Hello, I want to use SC3 for data sets from multiple batches. I use fastMNN() function of Scran/Scater package for batch normalization but it does not effect logcounts, it creates a reduced dimension "MNN" that shows the corrected data which also used in clustering step. How can I use SC3 with these values? Can I create a new SingleCellExperiment with MNN matrix and use SC3 on that matrix? MNN matrix includes negative values so I know I should not use gene_filter parameter as TRUE.
Thank you in advance.
Thank you for answer. As you said, negative values effects results as expected. To try it, I used sc3estimatek function on both data set itself and reduced dimension (PCA with first 50 PCs in that case), and estimated k was 27 for all data and 5 for reduced dimension. Probably it is not a good way to do it. Since the data sets from different batches are really common, what is optimal way to use SC3 on these kind of data sets? Actually I looked for a method to correct all logcounts but could not find any method.
There are lots of batch correction methods at the moment.
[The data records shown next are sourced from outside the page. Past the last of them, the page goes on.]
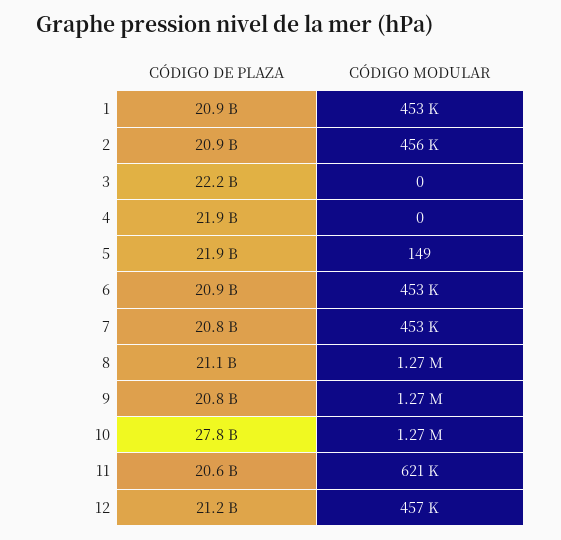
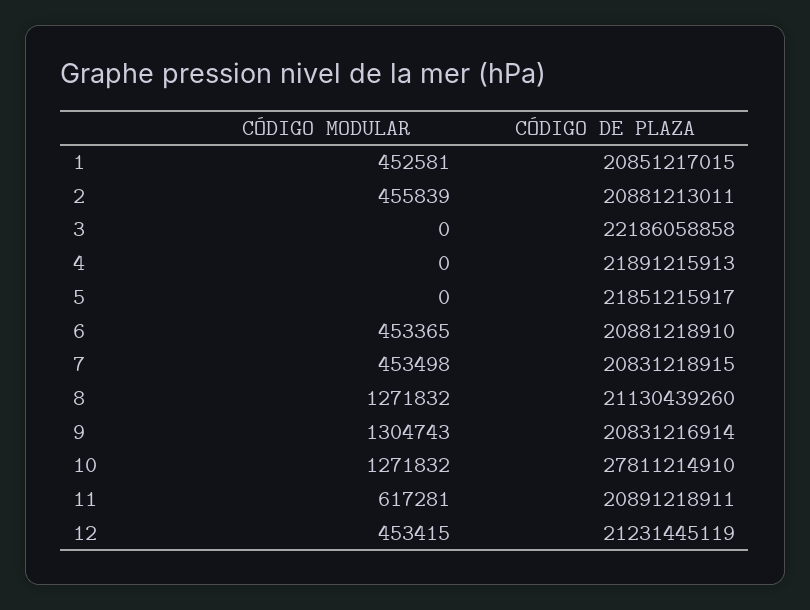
  {
    "CÓDIGO DE PLAZA": {
      "1": 20851217015,
      "2": 20881213011,
      "3": 22186058858,
      "4": 21891215913,
      "5": 21851215917,
      "6": 20881218910,
      "7": 20831218915,
      "8": 21130439260,
      "9": 20831216914,
      "10": 27811214910,
-     "11": 20600000000,
+     "11": 20891218911,
      "12": 21231445119
    },
    "CÓDIGO MODULAR": {
      "1": 452581,
      "2": 455839,
      "3": 0,
      "4": 0,
-     "5": 149,
+     "5": 0,
      "6": 453365,
      "7": 453498,
      "8": 1271832,
-     "9": 1270000,
+     "9": 1304743,
      "10": 1271832,
-     "11": 621000,
+     "11": 617281,
-     "12": 457000
+     "12": 453415
    }
  }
Not all of them correct the expression matrix though. But for those that don't you could use other clustering methods such as louvain clustering on knn graph (default in scanpy package). Here we cover some of the batch correction methods: R - https://github.com/cellgeni/notebooks/blob/master/files/notebooks/10X-batch-correction-harmony-mnn-cca-other.Rmd python - https://github.com/cellgeni/notebooks/blob/master/files/notebooks/10X-batch-correction-bbknn-scanorama.ipynb
Thank you for answer. Actually I am planning to use MNN correction. It is more suitable in my situation and further analyses I am planning. MNN can create a corrected expression matrix but it also have negative values (due to cosine normalization I believe). I took the risk and used SC3 on this corrected matrix but I have NAs in clustering results.
I'll chip in here and mention that a batch correction method will only be able to preserve zeroes if it is aware that the data are derived from counts. This is not the case for the vast majority of methods, which operate on transformed expression values where the count-based nature of the data are lost. And for good reason; the theory for count-based models is difficult. (See
batchelor::rescaleBatches()
for a limited exception.) Indeed, there is no philosophical reason that log-expression values should be non-negative. The fact that they often are is simply a matter of practical convenience to avoid loss of sparsity.Now, I can't remember exactly what special stuff SC3 does, but if you just want to do no-frills k-means clustering, you can apply
kmeans
on the low-dimensional MNN corrected values. Any feature selection should have been done before MNN correction anyway.